Stored data entries
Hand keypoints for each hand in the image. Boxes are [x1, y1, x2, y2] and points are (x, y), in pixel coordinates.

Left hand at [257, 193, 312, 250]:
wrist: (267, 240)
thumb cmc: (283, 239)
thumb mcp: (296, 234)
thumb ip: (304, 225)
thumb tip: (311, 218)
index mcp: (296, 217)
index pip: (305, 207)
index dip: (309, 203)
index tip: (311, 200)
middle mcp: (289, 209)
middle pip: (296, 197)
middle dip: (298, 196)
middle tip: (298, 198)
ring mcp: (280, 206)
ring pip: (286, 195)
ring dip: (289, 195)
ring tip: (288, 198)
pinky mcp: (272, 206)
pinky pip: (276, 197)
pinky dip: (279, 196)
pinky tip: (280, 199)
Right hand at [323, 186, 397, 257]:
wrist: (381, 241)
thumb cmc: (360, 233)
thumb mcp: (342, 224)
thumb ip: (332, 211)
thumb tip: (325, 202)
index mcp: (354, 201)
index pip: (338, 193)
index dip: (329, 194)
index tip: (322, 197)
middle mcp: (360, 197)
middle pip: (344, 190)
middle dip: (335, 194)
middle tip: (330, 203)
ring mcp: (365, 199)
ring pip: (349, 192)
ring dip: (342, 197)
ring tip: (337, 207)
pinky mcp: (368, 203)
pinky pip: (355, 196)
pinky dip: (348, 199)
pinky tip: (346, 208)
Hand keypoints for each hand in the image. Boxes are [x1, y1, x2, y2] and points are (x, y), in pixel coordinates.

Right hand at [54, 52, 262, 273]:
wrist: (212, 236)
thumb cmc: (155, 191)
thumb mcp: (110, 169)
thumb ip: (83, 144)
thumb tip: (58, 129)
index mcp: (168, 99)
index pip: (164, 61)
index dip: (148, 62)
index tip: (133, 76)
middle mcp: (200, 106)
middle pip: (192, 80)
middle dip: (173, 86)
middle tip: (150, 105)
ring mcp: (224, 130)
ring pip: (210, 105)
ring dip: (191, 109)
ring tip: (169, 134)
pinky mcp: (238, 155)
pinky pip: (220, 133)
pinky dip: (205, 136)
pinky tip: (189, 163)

...

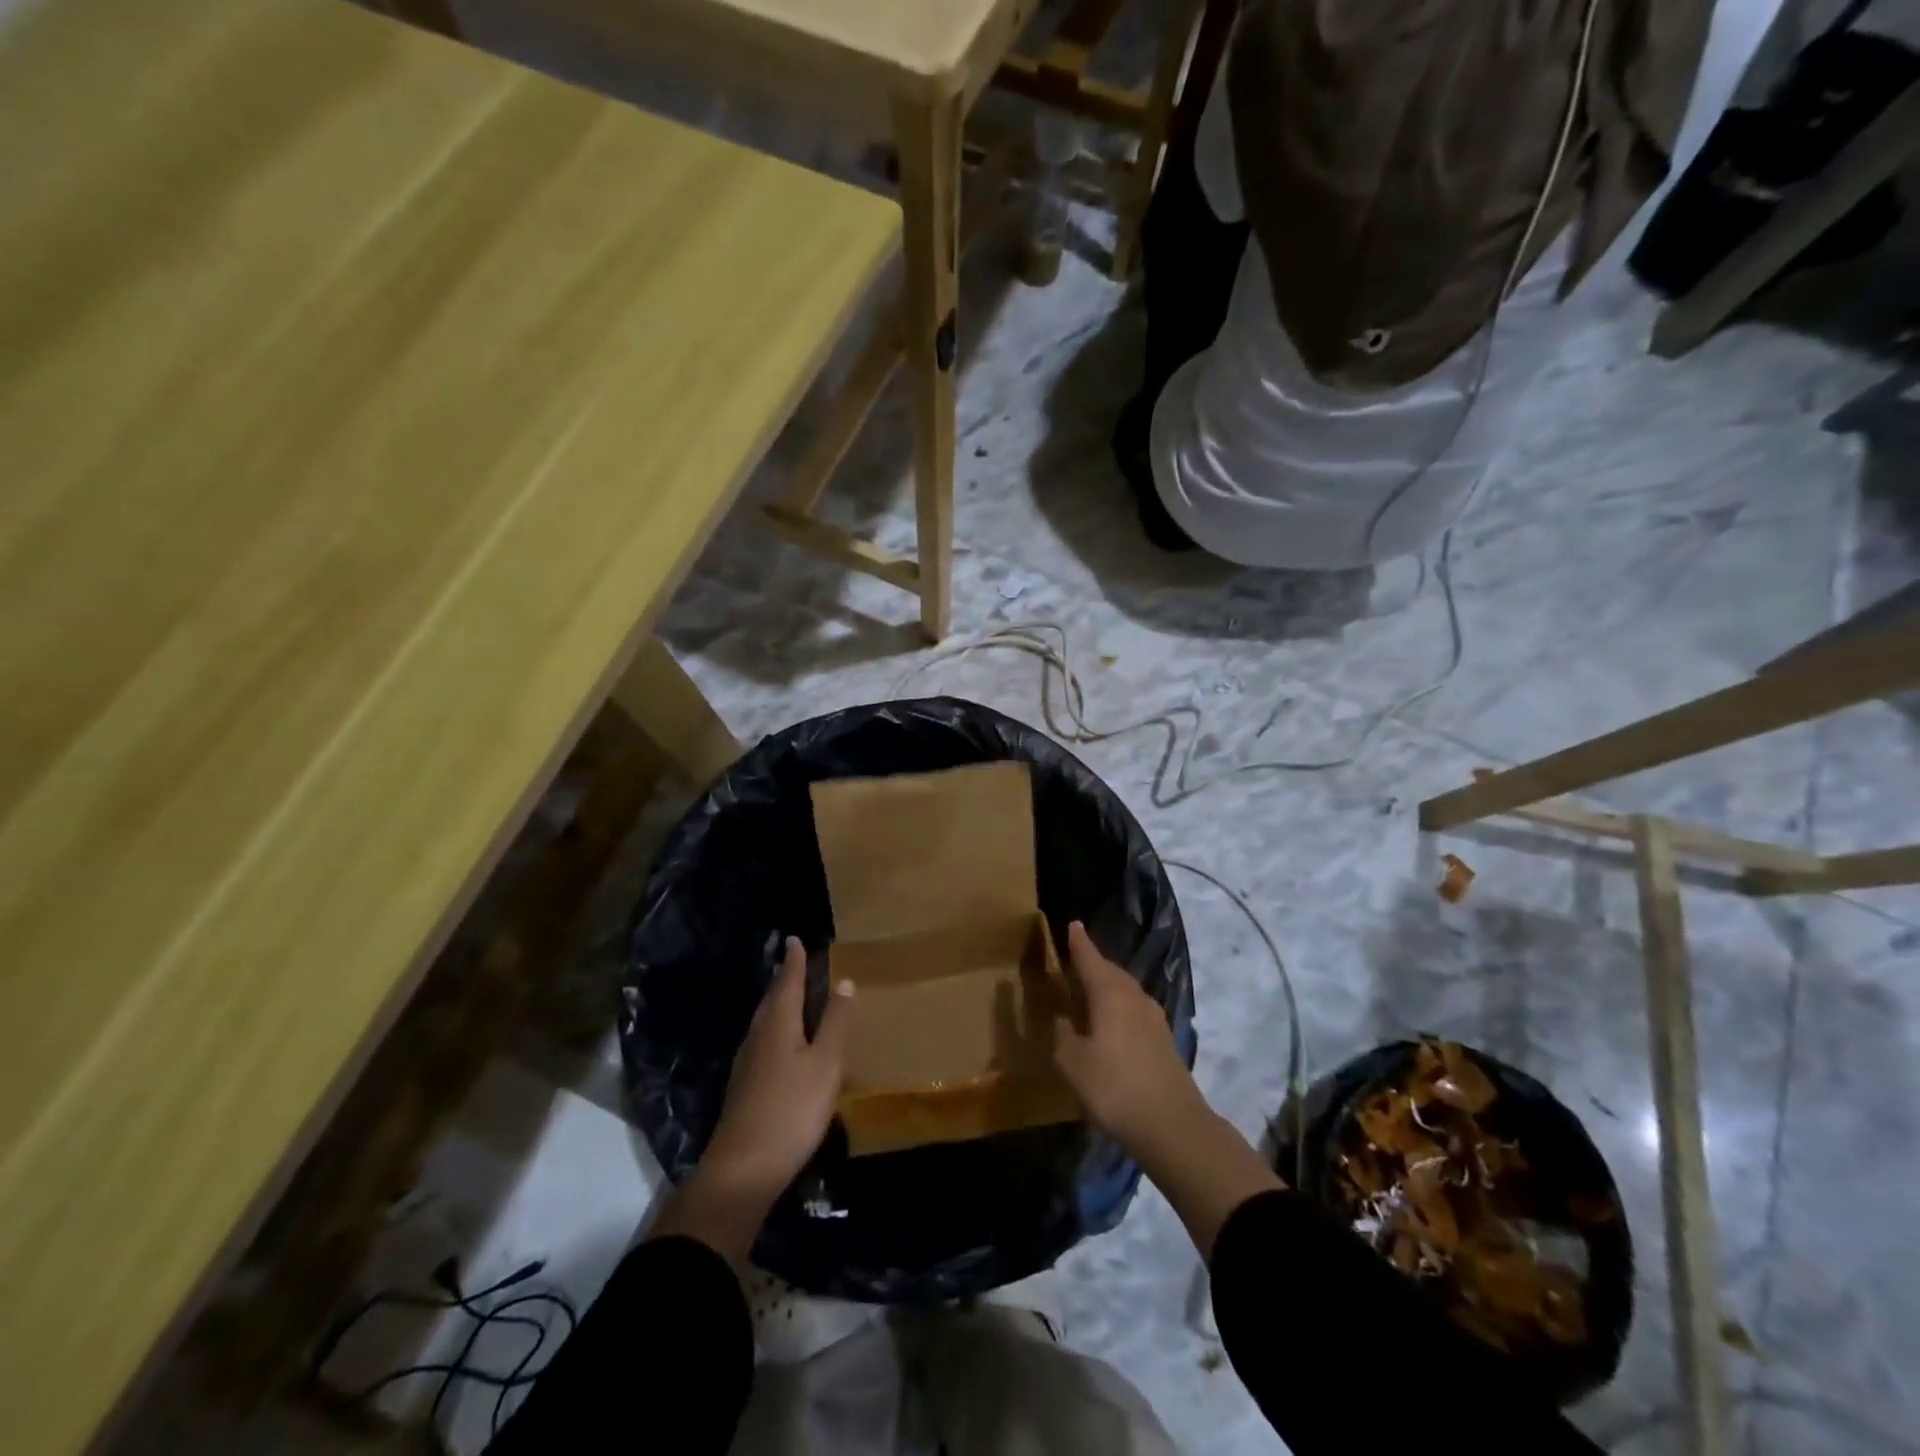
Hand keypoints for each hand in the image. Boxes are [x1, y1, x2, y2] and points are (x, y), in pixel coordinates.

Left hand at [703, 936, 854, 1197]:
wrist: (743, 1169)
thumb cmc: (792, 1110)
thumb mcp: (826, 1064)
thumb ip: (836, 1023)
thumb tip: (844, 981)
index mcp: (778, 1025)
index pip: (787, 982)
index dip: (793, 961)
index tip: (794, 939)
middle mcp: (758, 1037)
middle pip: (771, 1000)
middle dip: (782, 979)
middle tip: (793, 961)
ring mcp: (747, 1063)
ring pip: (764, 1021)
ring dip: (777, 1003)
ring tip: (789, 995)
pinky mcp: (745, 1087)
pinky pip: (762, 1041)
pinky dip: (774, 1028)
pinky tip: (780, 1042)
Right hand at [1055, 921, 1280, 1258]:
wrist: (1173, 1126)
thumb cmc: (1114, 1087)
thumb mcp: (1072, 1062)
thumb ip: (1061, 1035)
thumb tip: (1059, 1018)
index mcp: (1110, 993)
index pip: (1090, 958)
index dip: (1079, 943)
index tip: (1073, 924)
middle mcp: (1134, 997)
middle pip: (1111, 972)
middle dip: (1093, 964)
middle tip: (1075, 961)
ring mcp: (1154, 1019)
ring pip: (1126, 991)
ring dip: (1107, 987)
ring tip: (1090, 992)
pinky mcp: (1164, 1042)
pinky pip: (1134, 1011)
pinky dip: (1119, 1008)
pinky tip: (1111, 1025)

*ACTION ITEM*. Every line above that holds the word "hand" should be copied out.

*RESPONSE*.
Hand keypoints for each hand in the image. Boxes are [x1, y1, x2, y2] and points are (x, y), in pixel coordinates.
Left hand at [257, 193, 312, 250]:
Right hand at [323, 186, 397, 257]:
Hand keypoints for each hand in the image. Boxes are [x1, y1, x2, y2] and points are (x, y), in pixel coordinates.
Right hand at [54, 52, 262, 273]:
Hand keypoints for each hand in the image. Boxes are [x1, y1, x2, y2] and points are (x, y), in pixel coordinates.
Left hand at [703, 936, 854, 1197]:
Right hand at [1055, 921, 1280, 1258]:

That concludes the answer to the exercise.